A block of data
■ ■ ■

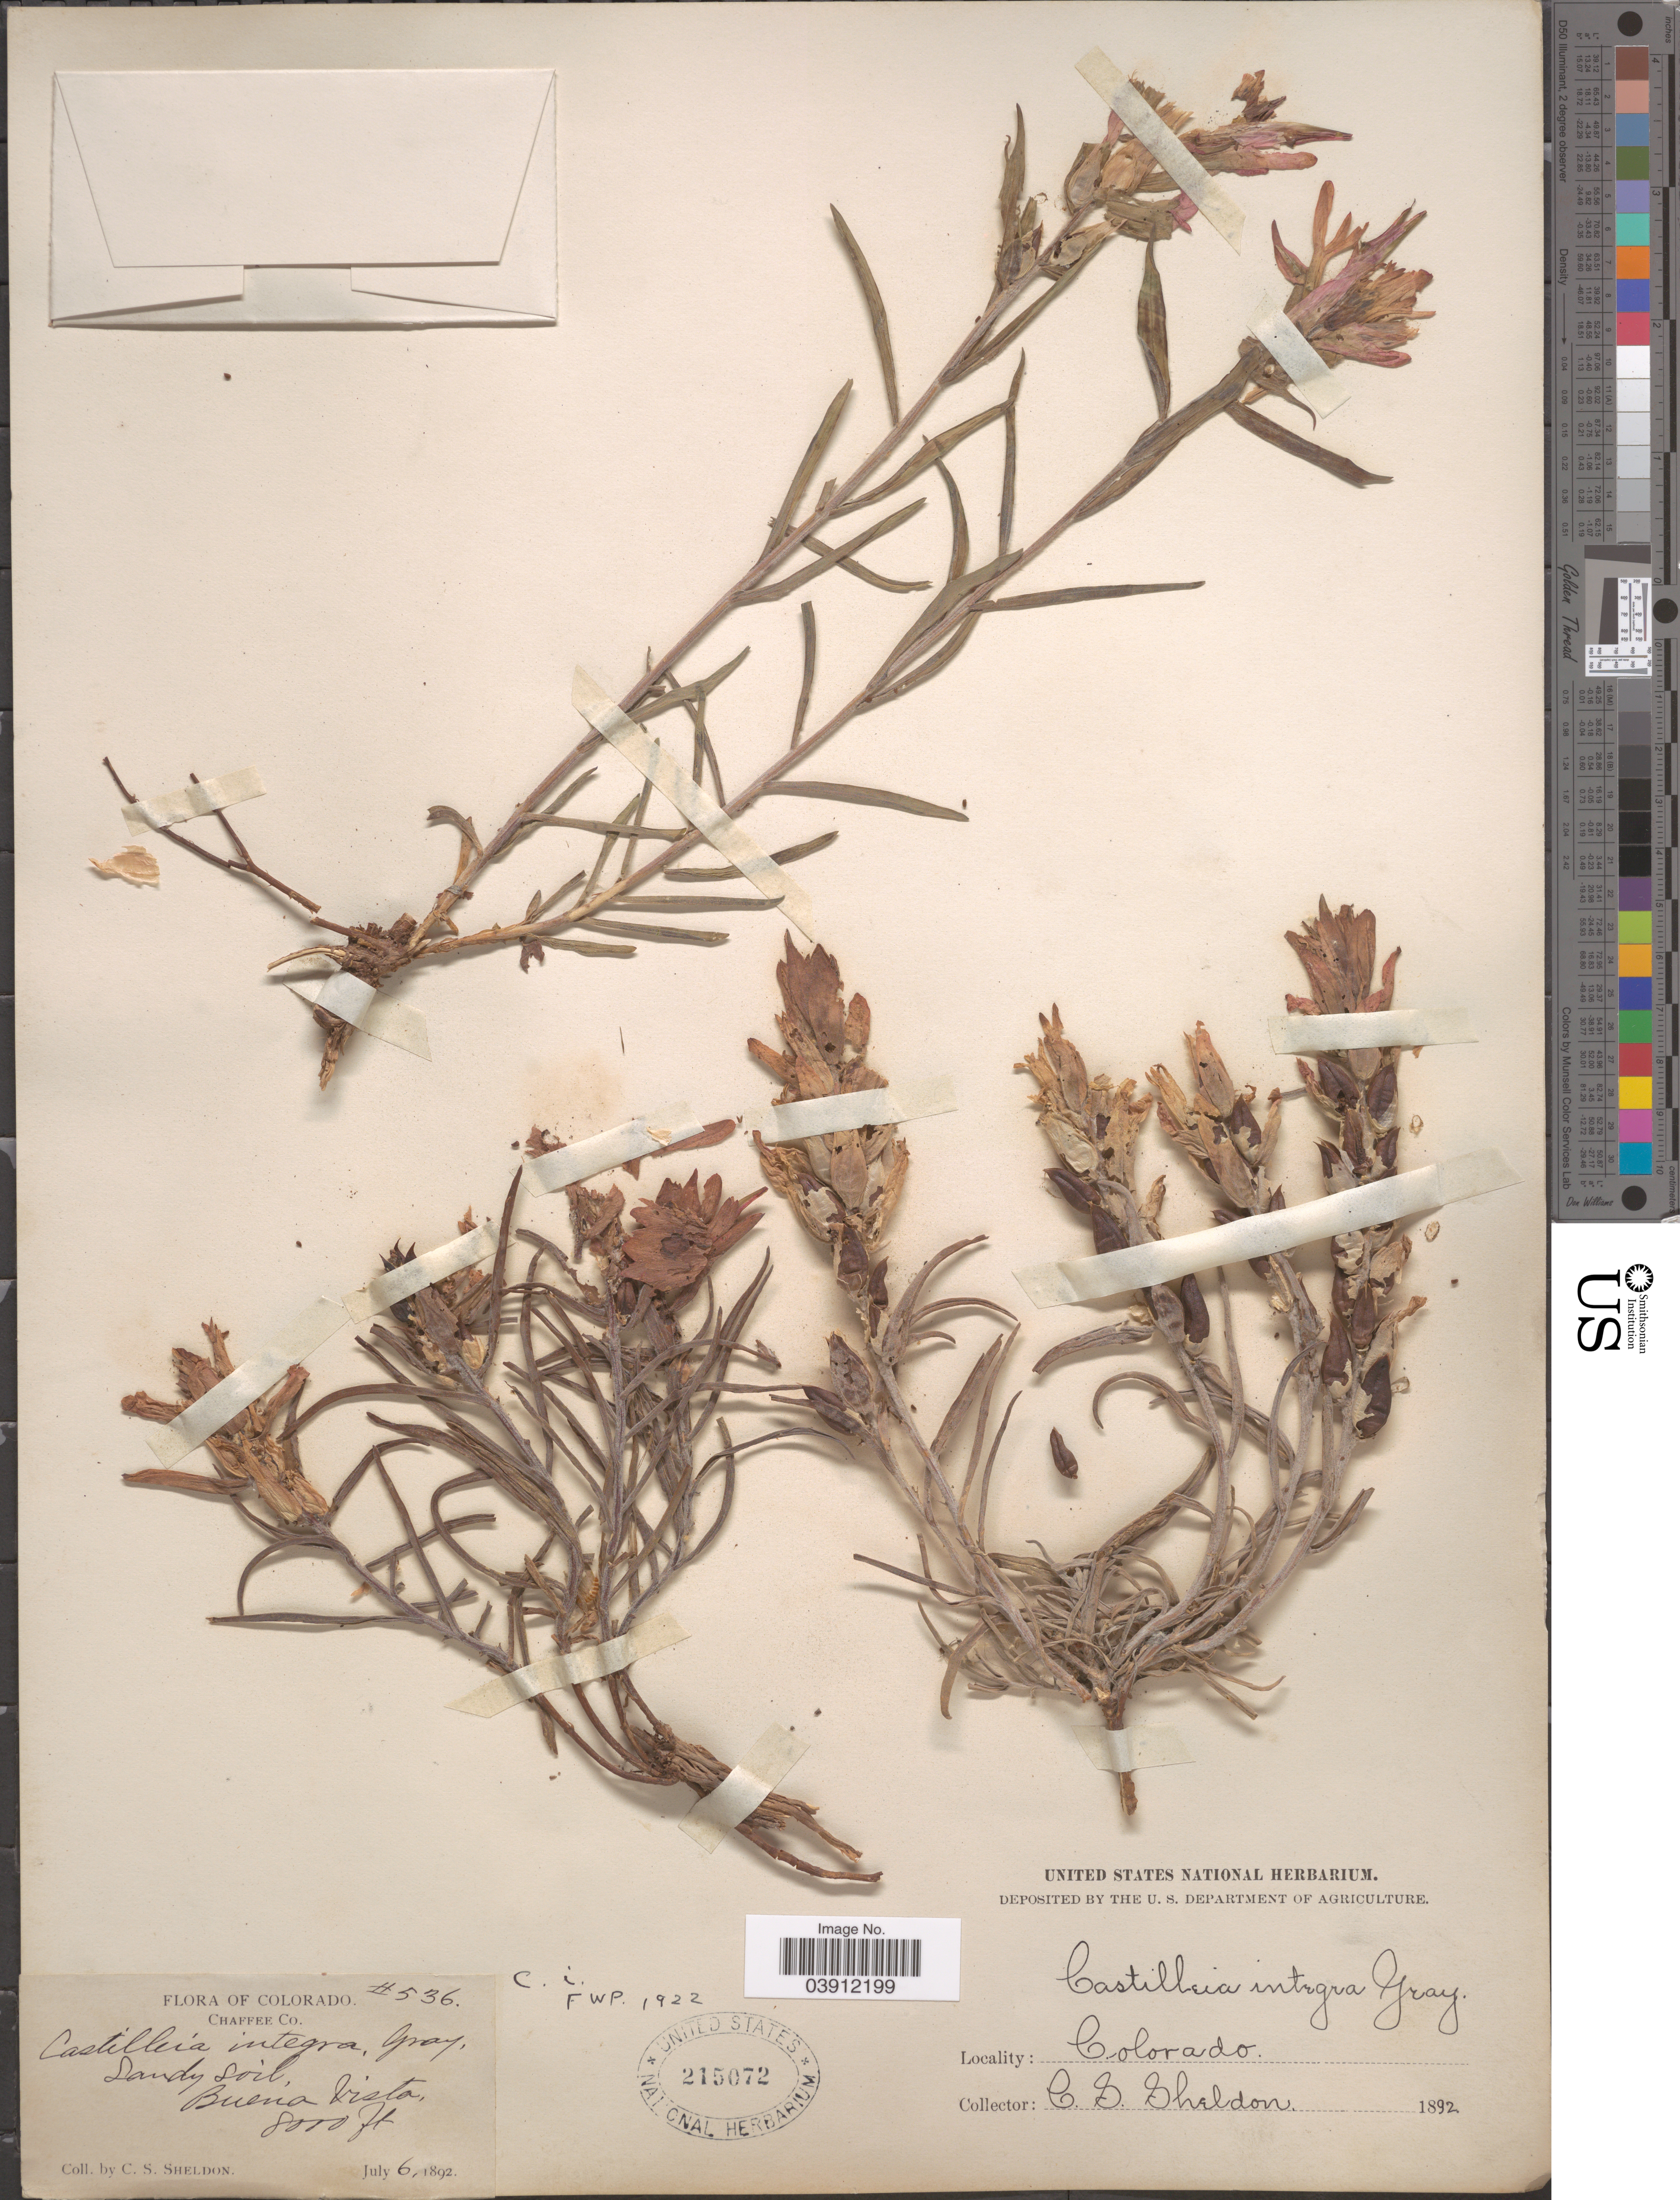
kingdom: Plantae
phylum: Tracheophyta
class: Magnoliopsida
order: Lamiales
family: Orobanchaceae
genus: Castilleja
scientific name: Castilleja integra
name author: A. Gray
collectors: C. S. Sheldon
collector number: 536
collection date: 1892-07-06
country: United States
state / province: Colorado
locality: Chaffee Co. Buena Vista.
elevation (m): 2438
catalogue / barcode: US 215072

■ ■ ■

▶ _THE TASK_: Reproduce every line of the items above word for word, leaving out the pictures.

▶ _FINISHED TASK_:
kingdom: Plantae
phylum: Tracheophyta
class: Magnoliopsida
order: Lamiales
family: Orobanchaceae
genus: Castilleja
scientific name: Castilleja integra
name author: A. Gray
collectors: C. S. Sheldon
collector number: 536
collection date: 1892-07-06
country: United States
state / province: Colorado
locality: Chaffee Co. Buena Vista.
elevation (m): 2438
catalogue / barcode: US 215072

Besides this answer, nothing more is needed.